Work to complete:
Quote all of the data that follows exactly as written, skipping the images.

Records drawn from a dataset:

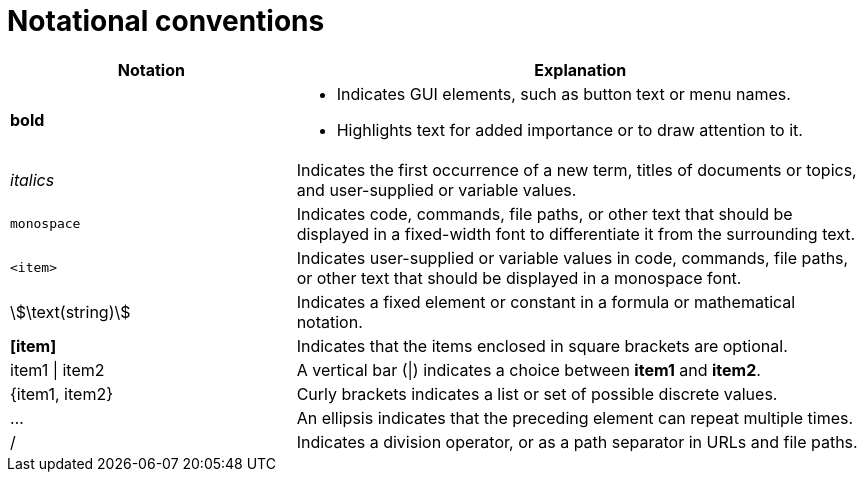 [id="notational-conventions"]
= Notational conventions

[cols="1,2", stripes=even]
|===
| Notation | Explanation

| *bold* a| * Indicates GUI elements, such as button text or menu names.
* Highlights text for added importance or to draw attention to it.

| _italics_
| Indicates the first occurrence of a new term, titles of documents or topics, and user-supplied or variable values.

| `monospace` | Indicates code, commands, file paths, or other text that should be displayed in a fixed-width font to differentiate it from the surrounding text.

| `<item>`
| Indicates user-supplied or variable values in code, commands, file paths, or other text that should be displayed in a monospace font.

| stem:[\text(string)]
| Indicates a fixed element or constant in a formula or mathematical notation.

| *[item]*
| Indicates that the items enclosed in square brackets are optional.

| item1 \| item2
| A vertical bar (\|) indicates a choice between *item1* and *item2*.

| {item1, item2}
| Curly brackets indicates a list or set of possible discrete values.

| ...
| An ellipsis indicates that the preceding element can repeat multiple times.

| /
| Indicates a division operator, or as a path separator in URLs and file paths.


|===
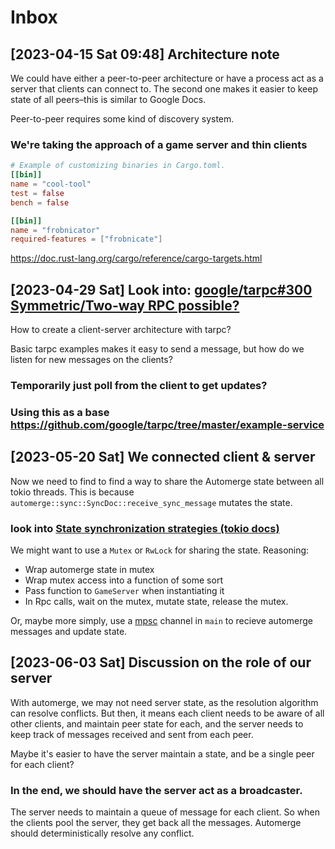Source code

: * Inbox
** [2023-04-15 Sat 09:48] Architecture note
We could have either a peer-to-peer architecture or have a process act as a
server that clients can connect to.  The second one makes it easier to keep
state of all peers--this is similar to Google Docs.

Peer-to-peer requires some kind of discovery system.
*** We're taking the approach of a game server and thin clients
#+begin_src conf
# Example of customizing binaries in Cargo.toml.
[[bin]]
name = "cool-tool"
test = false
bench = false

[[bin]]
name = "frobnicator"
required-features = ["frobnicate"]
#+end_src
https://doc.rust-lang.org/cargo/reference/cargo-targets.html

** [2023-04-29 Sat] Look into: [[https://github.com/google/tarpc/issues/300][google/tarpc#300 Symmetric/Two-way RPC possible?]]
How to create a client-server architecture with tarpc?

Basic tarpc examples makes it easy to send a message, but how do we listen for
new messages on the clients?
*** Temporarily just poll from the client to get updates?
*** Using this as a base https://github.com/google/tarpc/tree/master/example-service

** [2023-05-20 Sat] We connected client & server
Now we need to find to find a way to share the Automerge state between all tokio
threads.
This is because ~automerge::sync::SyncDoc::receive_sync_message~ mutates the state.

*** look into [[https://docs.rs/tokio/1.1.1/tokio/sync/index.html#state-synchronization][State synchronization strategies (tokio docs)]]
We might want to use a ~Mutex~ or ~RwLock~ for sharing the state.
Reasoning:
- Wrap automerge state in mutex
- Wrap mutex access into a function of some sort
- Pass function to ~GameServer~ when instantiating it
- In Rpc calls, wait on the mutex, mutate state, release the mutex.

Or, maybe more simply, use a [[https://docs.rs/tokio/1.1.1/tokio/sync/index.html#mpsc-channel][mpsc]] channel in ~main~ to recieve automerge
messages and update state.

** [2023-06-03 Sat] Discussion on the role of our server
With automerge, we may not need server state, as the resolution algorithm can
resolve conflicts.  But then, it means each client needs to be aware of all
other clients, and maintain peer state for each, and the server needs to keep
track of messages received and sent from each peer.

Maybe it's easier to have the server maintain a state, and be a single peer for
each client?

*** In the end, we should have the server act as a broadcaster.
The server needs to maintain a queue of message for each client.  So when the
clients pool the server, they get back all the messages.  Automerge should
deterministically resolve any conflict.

Exercise response:
 [id="notational-conventions"]
= Notational conventions

[cols="1,2", stripes=even]
|===
| Notation | Explanation

| *bold* a| * Indicates GUI elements, such as button text or menu names.
* Highlights text for added importance or to draw attention to it.

| _italics_
| Indicates the first occurrence of a new term, titles of documents or topics, and user-supplied or variable values.

| `monospace` | Indicates code, commands, file paths, or other text that should be displayed in a fixed-width font to differentiate it from the surrounding text.

| `<item>`
| Indicates user-supplied or variable values in code, commands, file paths, or other text that should be displayed in a monospace font.

| stem:[\text(string)]
| Indicates a fixed element or constant in a formula or mathematical notation.

| *[item]*
| Indicates that the items enclosed in square brackets are optional.

| item1 \| item2
| A vertical bar (\|) indicates a choice between *item1* and *item2*.

| {item1, item2}
| Curly brackets indicates a list or set of possible discrete values.

| ...
| An ellipsis indicates that the preceding element can repeat multiple times.

| /
| Indicates a division operator, or as a path separator in URLs and file paths.


|===
Source code

: * Inbox
** [2023-04-15 Sat 09:48] Architecture note
We could have either a peer-to-peer architecture or have a process act as a
server that clients can connect to.  The second one makes it easier to keep
state of all peers--this is similar to Google Docs.

Peer-to-peer requires some kind of discovery system.
*** We're taking the approach of a game server and thin clients
#+begin_src conf
# Example of customizing binaries in Cargo.toml.
[[bin]]
name = "cool-tool"
test = false
bench = false

[[bin]]
name = "frobnicator"
required-features = ["frobnicate"]
#+end_src
https://doc.rust-lang.org/cargo/reference/cargo-targets.html

** [2023-04-29 Sat] Look into: [[https://github.com/google/tarpc/issues/300][google/tarpc#300 Symmetric/Two-way RPC possible?]]
How to create a client-server architecture with tarpc?

Basic tarpc examples makes it easy to send a message, but how do we listen for
new messages on the clients?
*** Temporarily just poll from the client to get updates?
*** Using this as a base https://github.com/google/tarpc/tree/master/example-service

** [2023-05-20 Sat] We connected client & server
Now we need to find to find a way to share the Automerge state between all tokio
threads.
This is because ~automerge::sync::SyncDoc::receive_sync_message~ mutates the state.

*** look into [[https://docs.rs/tokio/1.1.1/tokio/sync/index.html#state-synchronization][State synchronization strategies (tokio docs)]]
We might want to use a ~Mutex~ or ~RwLock~ for sharing the state.
Reasoning:
- Wrap automerge state in mutex
- Wrap mutex access into a function of some sort
- Pass function to ~GameServer~ when instantiating it
- In Rpc calls, wait on the mutex, mutate state, release the mutex.

Or, maybe more simply, use a [[https://docs.rs/tokio/1.1.1/tokio/sync/index.html#mpsc-channel][mpsc]] channel in ~main~ to recieve automerge
messages and update state.

** [2023-06-03 Sat] Discussion on the role of our server
With automerge, we may not need server state, as the resolution algorithm can
resolve conflicts.  But then, it means each client needs to be aware of all
other clients, and maintain peer state for each, and the server needs to keep
track of messages received and sent from each peer.

Maybe it's easier to have the server maintain a state, and be a single peer for
each client?

*** In the end, we should have the server act as a broadcaster.
The server needs to maintain a queue of message for each client.  So when the
clients pool the server, they get back all the messages.  Automerge should
deterministically resolve any conflict.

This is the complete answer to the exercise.